Kennan, the man primarily known as the author of the U.S.’s Cold War “Containment” strategy, is a fascinating figure and he and his work could be the focus of any number of interesting international law conversations. A quick search within Westlaw’s JLR database yields 394 citations to George Kennan, 132 specifically to his book, American Diplomacy (admittedly, at least one of those is mine).
To start with, one could talk about his signature policy. What were the international law implications of a containment policy that divided the word into two separate spheres? In what ways was international law mobilized as an instrument of that policy? To what extent were jurisprudential schools/approaches shaped by realities of containment? In current terms, our containment policies have taken on an increasingly legal cast, whether in the form of UN sanctioned sanctions, no-fly zones, inspection regimes, or interdiction on the high seas or by using conditional membership in regimes and clubs as a carrot and stick. How well have these tactics been working? Perhaps the time has come to reassess Kennan’s signature idea.
We could also talk about Kennan’s complex realism and his well-known critique of “the legalist-moralist approach” in American foreign policy. We could take it on its own terms: How valid was his critique? Looking at the conflicts of the moment, was he right that moralism in international affairs only makes conflicts worse? Or we could probe the critique, asking how well Kennan understood international law and whether his views, when fully understood, may actually suggest more of a role for international law than might be apparent from his rhetoric. Kennan’s realism was complex and conflicted; he had faith that the West’s ideas would triumph eventually and lamented policymakers’ over-reliance on military tools. We could also look at Kennan in his intellectual-historical context, looking at how he reflected and helped steer developing American understandings of international law (a particular interest of mine.)
But in reading the reviews of Gaddis’ book (I admit that I have not yet read the book. Cut me some slack! It came out last week.), the thing that stood out was his personal story, one Henry Kissinger refers to in his New York Times review as “a kind of tragedy.” Kennan was most definitely not an international lawyer, but his difficulties navigating the foreign policy establishment sound familiar. Certainly, Kennan’s ambivalence about the morality of a policy of nuclear deterrence based on the threatened destruction of humanity is recognizable to international lawyers. More broadly though, Kennan’s tragedy was to have always been stuck on the outskirts of foreign policy making. Kennan was the policy architect, trying to create rules for a new chaotic game of diplomacy. And it was his attachment to principle that frustrated his State Department bosses and got him fired from the few key positions he attained. Kennan was too much the intellectual, too much the philosopher, to fully adapt to the hypocrisy of diplomacy, and yet he too struggled to find balance between idealism and its exceptions.
Repeatedly Kennan would retreat to the groves of academe to escape the ulcer-inducing agonies of rejection; yet he would wait by the phone or shamelessly call to offer his services whenever a new president entered office.
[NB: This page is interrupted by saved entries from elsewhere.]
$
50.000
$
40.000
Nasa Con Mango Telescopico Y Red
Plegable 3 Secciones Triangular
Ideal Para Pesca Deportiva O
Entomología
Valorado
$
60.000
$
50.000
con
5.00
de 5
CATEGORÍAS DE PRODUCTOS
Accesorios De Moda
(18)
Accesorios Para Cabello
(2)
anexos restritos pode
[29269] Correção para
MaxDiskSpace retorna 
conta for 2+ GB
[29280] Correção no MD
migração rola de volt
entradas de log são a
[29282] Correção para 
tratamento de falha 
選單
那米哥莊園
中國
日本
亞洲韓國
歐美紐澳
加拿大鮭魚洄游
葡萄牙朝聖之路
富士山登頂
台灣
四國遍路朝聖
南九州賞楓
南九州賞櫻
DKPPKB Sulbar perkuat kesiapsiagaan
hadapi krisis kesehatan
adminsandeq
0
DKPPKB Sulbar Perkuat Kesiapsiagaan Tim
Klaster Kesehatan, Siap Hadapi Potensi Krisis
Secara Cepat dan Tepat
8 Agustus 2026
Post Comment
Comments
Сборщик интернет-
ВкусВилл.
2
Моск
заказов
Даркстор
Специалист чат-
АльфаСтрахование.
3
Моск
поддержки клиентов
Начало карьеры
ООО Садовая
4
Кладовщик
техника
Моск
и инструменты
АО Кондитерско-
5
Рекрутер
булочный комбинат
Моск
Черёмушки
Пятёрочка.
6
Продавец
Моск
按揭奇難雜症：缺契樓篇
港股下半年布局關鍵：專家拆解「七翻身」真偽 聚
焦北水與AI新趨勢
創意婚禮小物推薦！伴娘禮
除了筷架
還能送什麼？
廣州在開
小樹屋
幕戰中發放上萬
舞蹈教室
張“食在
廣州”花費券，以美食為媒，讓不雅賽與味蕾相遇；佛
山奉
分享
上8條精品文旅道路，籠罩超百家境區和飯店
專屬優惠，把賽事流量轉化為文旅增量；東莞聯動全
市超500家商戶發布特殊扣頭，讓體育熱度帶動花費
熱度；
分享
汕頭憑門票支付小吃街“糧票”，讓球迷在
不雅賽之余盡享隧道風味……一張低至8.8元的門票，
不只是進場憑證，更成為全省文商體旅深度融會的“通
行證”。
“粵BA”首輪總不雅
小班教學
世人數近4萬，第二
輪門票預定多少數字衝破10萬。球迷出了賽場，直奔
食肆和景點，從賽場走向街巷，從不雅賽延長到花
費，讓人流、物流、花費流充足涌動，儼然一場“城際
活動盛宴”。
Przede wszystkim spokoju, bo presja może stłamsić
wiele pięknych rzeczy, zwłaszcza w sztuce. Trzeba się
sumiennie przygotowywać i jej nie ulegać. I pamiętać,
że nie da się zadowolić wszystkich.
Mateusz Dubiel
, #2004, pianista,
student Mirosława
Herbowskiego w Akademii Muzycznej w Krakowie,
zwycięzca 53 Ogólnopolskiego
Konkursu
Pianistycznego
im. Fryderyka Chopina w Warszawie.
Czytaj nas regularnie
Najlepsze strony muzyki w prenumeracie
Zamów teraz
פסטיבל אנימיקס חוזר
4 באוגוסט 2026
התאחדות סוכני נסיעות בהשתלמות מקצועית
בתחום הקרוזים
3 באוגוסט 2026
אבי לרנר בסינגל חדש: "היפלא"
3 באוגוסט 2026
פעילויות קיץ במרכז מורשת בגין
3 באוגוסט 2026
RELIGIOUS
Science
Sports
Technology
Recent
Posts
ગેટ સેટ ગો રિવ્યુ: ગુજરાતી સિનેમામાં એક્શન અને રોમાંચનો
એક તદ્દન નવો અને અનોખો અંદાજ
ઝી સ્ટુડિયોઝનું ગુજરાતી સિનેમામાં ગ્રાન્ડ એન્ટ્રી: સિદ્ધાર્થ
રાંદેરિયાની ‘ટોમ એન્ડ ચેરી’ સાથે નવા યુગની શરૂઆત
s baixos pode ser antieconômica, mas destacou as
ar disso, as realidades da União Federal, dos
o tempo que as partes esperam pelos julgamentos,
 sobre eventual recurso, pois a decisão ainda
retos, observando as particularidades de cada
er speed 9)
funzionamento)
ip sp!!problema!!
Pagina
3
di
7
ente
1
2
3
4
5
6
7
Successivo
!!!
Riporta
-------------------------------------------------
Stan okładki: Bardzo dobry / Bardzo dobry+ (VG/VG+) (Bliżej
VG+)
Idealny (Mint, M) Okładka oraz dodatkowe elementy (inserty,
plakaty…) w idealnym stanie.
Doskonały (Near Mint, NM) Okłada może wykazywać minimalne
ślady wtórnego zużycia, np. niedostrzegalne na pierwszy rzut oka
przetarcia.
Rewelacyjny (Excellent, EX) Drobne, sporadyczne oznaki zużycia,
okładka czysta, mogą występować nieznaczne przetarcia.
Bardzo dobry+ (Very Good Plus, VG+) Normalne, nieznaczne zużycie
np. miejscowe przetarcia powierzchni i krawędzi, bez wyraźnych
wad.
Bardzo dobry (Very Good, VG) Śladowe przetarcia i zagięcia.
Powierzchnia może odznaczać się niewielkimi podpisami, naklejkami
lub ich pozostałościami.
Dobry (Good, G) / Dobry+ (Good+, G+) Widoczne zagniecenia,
Hopefully, we don’t all share Kennan’s ego, but I can’t help wondering if Kennan’s plight is our own, to be right at the outskirts of power – at our best, highly influential as architects or critics, but too constrained by our professional norms and training, our propensity to make things simultaneously too simple and too complicated, to be in the driver seat of policy for long. I’m curious what others think?
Anyway, I for one am looking forward to reading the book.